[I18n-sig] UTF-8 and BOM

M.-A. Lemburg mal@lemburg.com
Thu, 17 May 2001 00:20:49 +0200


Paul Prescod wrote:
> 
> "M.-A. Lemburg" wrote:
> >
> >...
> >
> > Note that BYTE ORDER MARK is only a comment for char point
> > '\ufeff'. The real name is: ZERO WIDTH NO-BREAK SPACE. Adding
> > or removing these will not cause any visible effect in the
> > text or change the formatting. That's why you can add or
> > remove them at your own will.
> 
> I'm not sure I buy that, but one could argue that a Zero width no-break
> space character is a legitimate character whether you can see it on a
> computer screen or not...but I don't care enough to make that argument.
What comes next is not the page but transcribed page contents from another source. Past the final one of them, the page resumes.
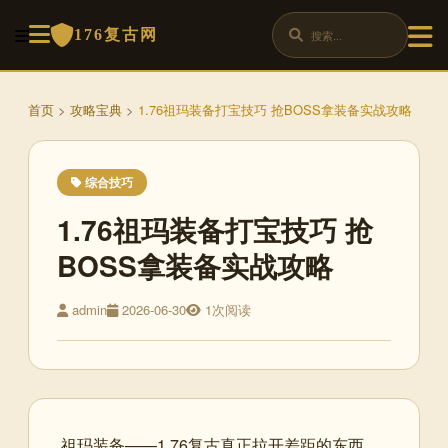
176复古网
首页
>
攻略宝典
>
1.76祖玛装备打宝技巧 抢BOSS拿装备实战攻略
综合技巧
1.76祖玛装备打宝技巧 抢
BOSS拿装备实战攻略
admin
2026-06-30
1次阅读
祖玛装备——1.76复古真正拉开差距的东西。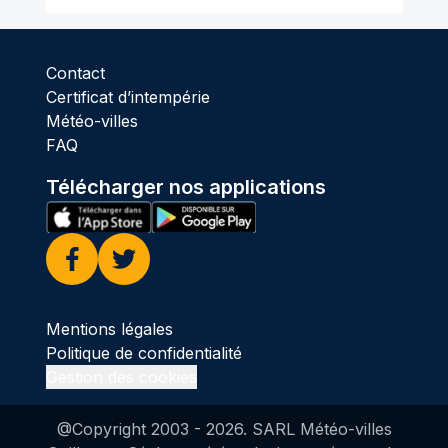
Contact
Certificat d’intempérie
Météo-villes
FAQ
Télécharger nos applications
Facebook
Twitter
Mentions légales
Politique de confidentialité
Gestion des cookies
@Copyright 2003 -
2026
. SARL Météo-villes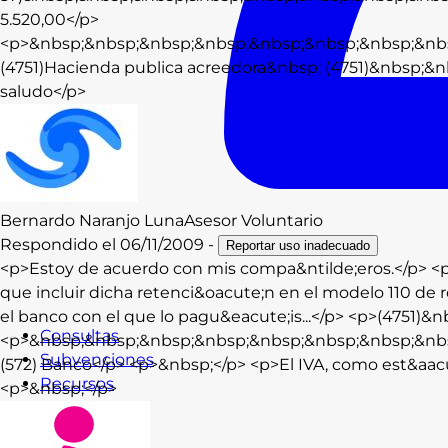
5.520,00</p>
<p>&nbsp;&nbsp;&nbsp;&nbsp;&nbsp;&nbsp;&nbsp;&nb
(4751)Hacienda publica acreedora&nbsp; (4751)&nbsp;&nb
saludo</p>
Bernardo
Naranjo Luna
Asesor Voluntario
Respondido el
06/11/2009
-
Reportar uso inadecuado
<p>Estoy de acuerdo con mis compa&ntilde;eros.</p> <p>S&
que incluir dicha retenci&oacute;n en el modelo 110 de 
el banco con el que lo pagu&eacute;is...</p> <p>(4751)&
Consultas
<p>&nbsp;&nbsp;&nbsp;&nbsp;&nbsp;&nbsp;&nbsp;&nb
Subvenciones
(572) Banco</p> <p>&nbsp;</p> <p>El IVA, como est&aacu
Recursos
<p>&nbsp;</p>
Formación
Blog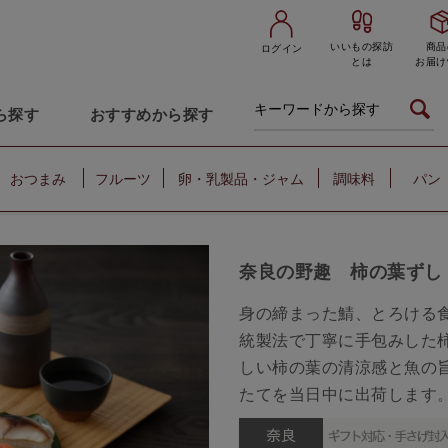
いいもの探訪
商品
ログイン
とは
お届け
ら探す
おすすめから探す
おつまみ
フルーツ
卵・乳製品・ジャム
調味料
パン
奈良の野趣 柿の葉ずし
身の締まった鯖、とろける
統製法で丁寧に手包みした
しい柿の葉の清涼感と魚の
たてを当日中に出荷します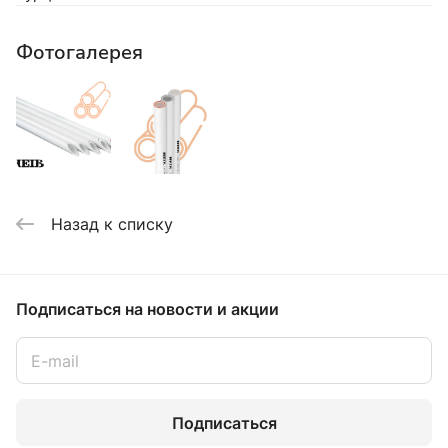
Фотогалерея
Назад к списку
Подписаться
на новости и акции
Подписаться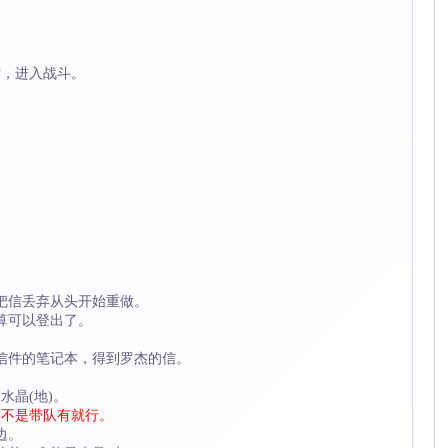
话，进入战斗。
把信丢弃从头开始重做。
算可以登出了。
信件的笔记本，得到罗杰的信。
水晶(地)。
 不是带队有就行。
边。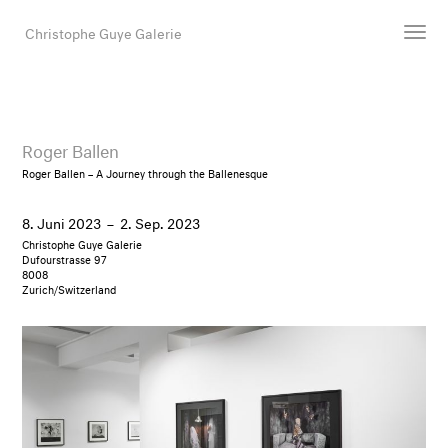
Christophe Guye Galerie
Künstler:innen
Ausstellungen
Roger Ballen
Messen
Roger Ballen – A Journey through the Ballenesque
Newsroom
8. Juni 2023
–
2. Sep. 2023
Shop
Christophe Guye Galerie
Galerie
Dufourstrasse 97
8008
Zurich/Switzerland
Suche
E-Mail
EN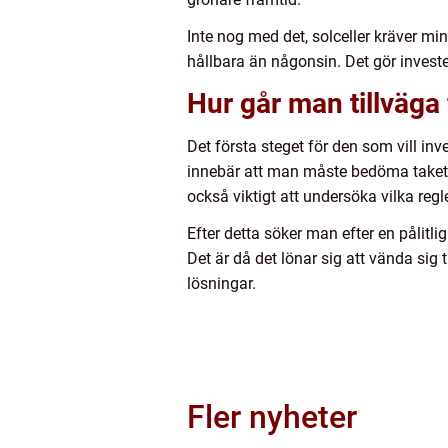
Inte nog med det, solceller kräver mi
hållbara än någonsin. Det gör investe
Hur går man tillväga f
Det första steget för den som vill inve
innebär att man måste bedöma takets 
också viktigt att undersöka vilka regl
Efter detta söker man efter en pålitli
Det är då det lönar sig att vända si
lösningar.
Fler nyheter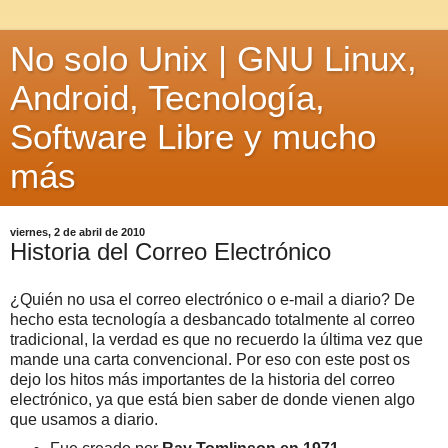
No solo Unix | GNU Linux,
Android, Tecnología,
Software Libre y mucho
más
viernes, 2 de abril de 2010
Historia del Correo Electrónico
¿Quién no usa el correo electrónico o e-mail a diario? De
hecho esta tecnología a desbancado totalmente al correo
tradicional, la verdad es que no recuerdo la última vez que
mande una carta convencional. Por eso con este post os
dejo los hitos más importantes de la historia del correo
electrónico, ya que está bien saber de donde vienen algo
que usamos a diario.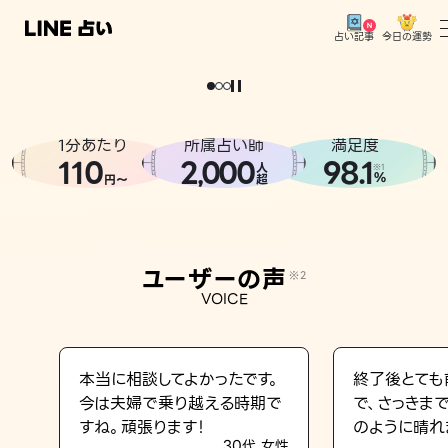
今日の運勢
占い記事
。
どうせなら
運
気
を
味
方
に
し
た
い
、
恋
も
仕
事
も
トップ
ユーザーの声
1分あたり
所属占い師
満足度
相談事例
110
2
000
98.1
,
人
※1
%
円〜
超
占いの流れ
おすすめの占い師
ユーザーの声
※2
よくある質問
VOICE
えもじの子（占）12星座占い
占い記事
本当に相談してよかったです。
終了後とても
今は夫婦で乗り越える時期で
で、さっきま
お知らせ
すね。頑張ります！
のように晴れ
30代 女性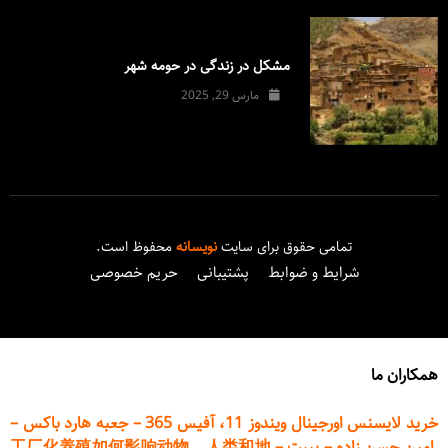
مشکل در زندگی در حومه شهر
مارس 29, 2025
تمامی حقوق برای سایت
نویسانه
محفوظ است.
شرایط و ضوابط
پشتیبانی
حریم خصوصی
همکاران ما
خرید لایسنس اورجینال ویندوز 11، آفیس 365
–
جعبه هارد باکس
–
امین حسن زاده
–
پیپت
–
工厂化养殖如何影响动物、人类和地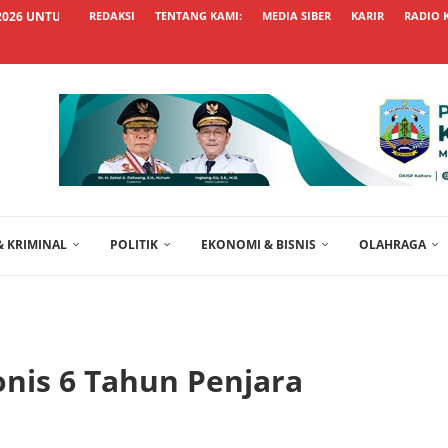
026 UNTUK WUJUDKAN HUNIAN...
REDAKSI
TENTANG KAMI:
MEDIA SIBER
KARIR
RADIO 
 KRIMINAL
POLITIK
EKONOMI & BISNIS
OLAHRAGA
nis 6 Tahun Penjara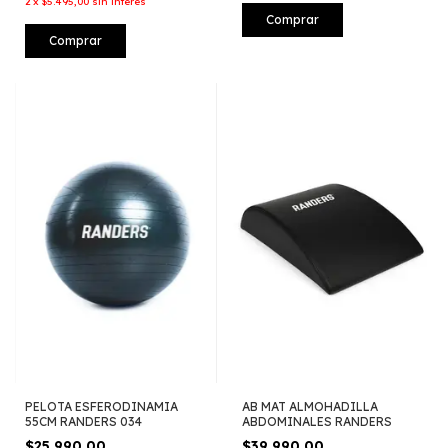
2
x
$5.495,00
sin interés
Comprar
Comprar
PELOTA ESFERODINAMIA
AB MAT ALMOHADILLA
55CM RANDERS 034
ABDOMINALES RANDERS
$25.990,00
$39.990,00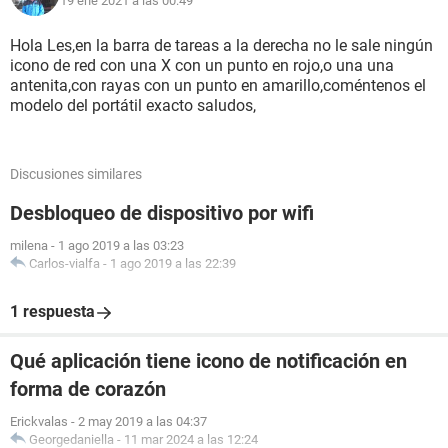
19 ene 2021 a las 00:49
Hola Les,en la barra de tareas a la derecha no le sale ningún
icono de red con una X con un punto en rojo,o una una
antenita,con rayas con un punto en amarillo,coméntenos el
modelo del portátil exacto saludos,
Discusiones similares
Desbloqueo de dispositivo por wifi
milena
-
1 ago 2019 a las 03:23
Carlos-vialfa
-
1 ago 2019 a las 22:39
1 respuesta
Qué aplicación tiene icono de notificación en
forma de corazón
Erickvalas
-
2 may 2019 a las 04:37
Georgedaniella
-
11 mar 2024 a las 12:24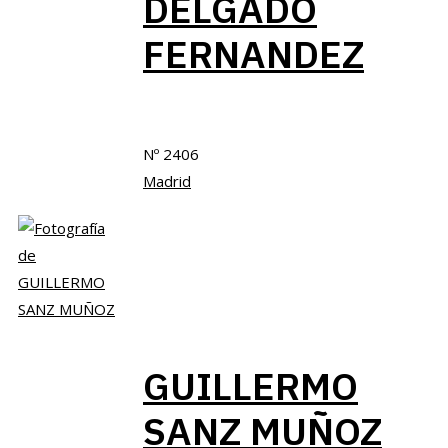
DELGADO
FERNANDEZ
Nº 2406
Madrid
GUILLERMO
SANZ MUÑOZ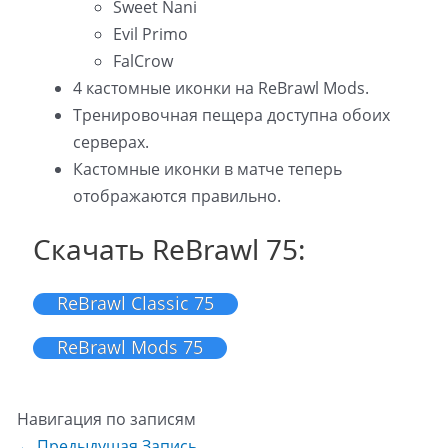
Sweet Nani
Evil Primo
FalCrow
4 кастомные иконки на ReBrawl Mods.
Тренировочная пещера доступна обоих
серверах.
Кастомные иконки в матче теперь
отображаются правильно.
Скачать ReBrawl 75:
ReBrawl Classic 75
ReBrawl Mods 75
Навигация по записям
←
Предыдущая Запись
Text data is different than binary data. Unicode text
which uses combining characters (e.g. accent and 'e' to produce
'é') is equivalent to text which uses the combined character
point directly. This corner of Unicode is not well covered yet
in Python's Unicode implementation. The two major missing
items are normalization and collation support.
 
> > So what do you want to see in 2.2 ? ... Have the UTF-8 codec remove
> > all BOM marks from its input, or add BOM marks in some places
> > or add a codec utf-8-bom which prepends BOM to the start of
> > all encoded strings ?
> 
> I'd like the UTF-8 codec to treat BOMs (especially leading BOMs) as the
> UTF-16 one does. Probably BOM_UTF8 should be added to codecs.py. I'm not
> sure whether we need another codec. Probably not...

You have to be careful here: UTF-16 prepends a BOM mark to
every string pushed through the codec -- even small snippets.
You certainly don't want to make that the default for the
much more common UTF-8 which has no real requirement to include
BOM marks at all... having the decoder automatically remove
BOM marks is easy to implement and won't cause any harm,
but carelessly adding them will get us into trouble.